De las cosas que más me gustaban de Carlos Pinto Grote, cuando lo encontraba y cuando lo recuerdo, era su voz, su manera de hablar, su alegría de hablar, su gusto por encontrarse con gente y hablar, su sentimiento de que el tiempo no se acabaría nunca si el final del tiempo te hallaba hablando.

Rafael Alberti decía que a él le gustaba pensar que moriría hablando, pues así seguramente no se moriría realmente nunca. Ignoro si Carlos dijo alguna vez algo parecido, pero lo cierto es que yo siempre lo recuerdo hablando o escuchando hablar. Tenía el gusto de decir y de escuchar, eso lo distinguió para mi y eso lo hizo un hombre con otros, un ser ensimismado pero a la vez colectivo. Un hombre escuchando, un demócrata, un poeta.

Era un hombre interesado en todos los asuntos y en todas las personas. Ese interés universal me parece que venía de dos ejercicios que son concomitantes: el de la paciencia y el de la medicina. Era un médico importante y un poeta esencial, hondo, no se permitía ni frivolidades ripiosas ni alejamientos innecesarios para que su poesía fuera un desván exclusivo. Pero sobre todo era un hombre enamorado de la palabra y de las palabras, y las dominaba con un exquisitez tranquila y apacible. A mi me entusiasmaba encontrarlo, oírlo hablar, mover las manos con la elegancia de un profesor inglés, referirse a poemas o a personas con la hondura de quien no se queda solo en la piel sino, como buen psiquiatra que era, introducirse hasta el fondo en la mente de sus referencias.
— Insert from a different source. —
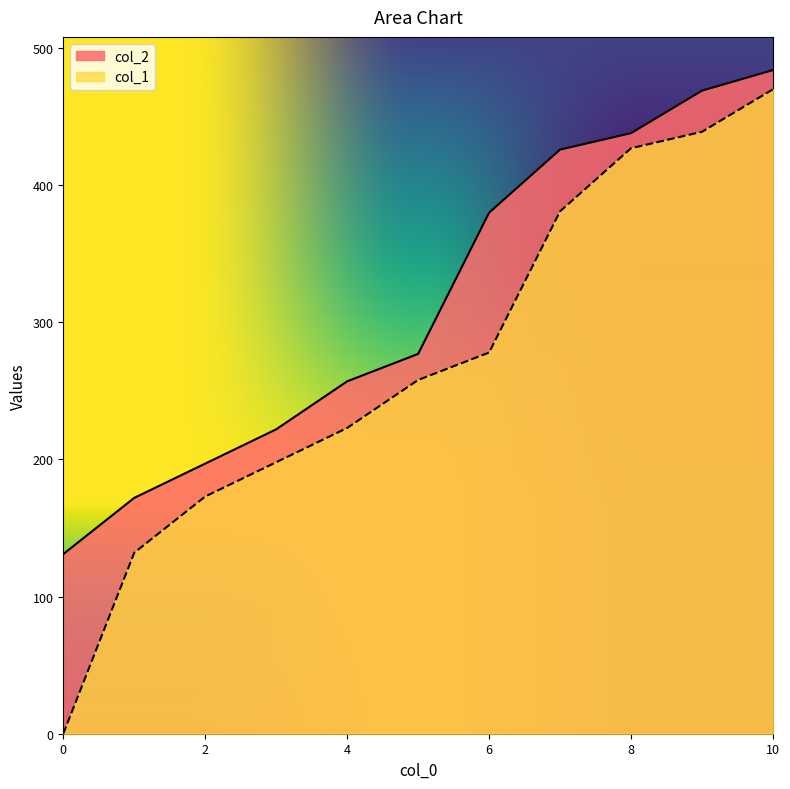

How many lines are shown in the chart?

2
Creo que esa paciencia de médico y esa paciencia de hablar no sólo distinguieron lo que escribió sino que lo distinguió como persona. Hay personas que no se parecen a su escritura. Carlos Pinto era su escritura porque ésta era su palabra, la que escuchábamos. Creo que esa tendencia suya a hablar, a buscar los términos adecuados para definir las actitudes, las personas y los hechos provenía del carácter democrático de su educación republicana; era un hombre acostumbrado a defender sus posiciones y a entender las de otros, y esa fue para nosotros, que nos instruimos en la desgraciada etapa tontamente intolerante del franquismo, una enseñanza a la que contribuyeron otros ilustres republicanos con los que tuvimos la suerte de coincidir en la vida y en el tiempo.

Fue un hombre que nos formó en la cultura de hablar; su tertulia del horno de su casa, donde él oficiaba de anfitrión elegante y generoso, era la consecuencia lógica de su saludable espíritu decimonónico y lagunero; fui pocas veces, me hablaron de ellas sus amigos Emilio Sánchez-Ortiz, José Luis Fajardo o Arturo Maccanti, y se convirtieron en legendarias no sólo por lo que se dijera ahí sino por esa atmósfera que creyeron Carlos y Delia, su espléndida, discreta e inteligente mujer. Fui a su casa, que era la paz. Llena de libros por todas partes, tenía el olor de las casas vividas y allí se vivía un sosiego muy especial, alimentado por el espíritu de Delia y por la calidad que ambos le dieron a la vida de los otros. No había nunca urgencias porque siempre había palabras, conversación y metáforas. La escritura de los otros le resultaba tan importante como la amistad de los otros; por esa casa desfiló muchísima gente importante de la escritura, de Canarias y de España; no sólo era un embajador sino un ilustrado que desde su rincón isleño irradió una corriente de simpatía que hizo presente la literatura nuestra fuera de las fronteras del mar.

Este hombre paciente y elegante era un tiempo en sí mismo, el tiempo republicano, con su enseñanza liberal y radical a la vez. No sólo se muere Carlos Pinto Grote, sino que con él se diluye un poco más esa noble enseñanza que mitigó entre nosotros la amarga evidencia de la dictadura. A sus hijos Carlos Eduardo (poeta al que entrevisté antes de entrevistar a nadie en mi oficio de periodista, para el periódico La Tarde) y María, poetas ambos como él, y a Delia, su delicada mujer inolvidable, les hago llegar las palabras de este abrazo.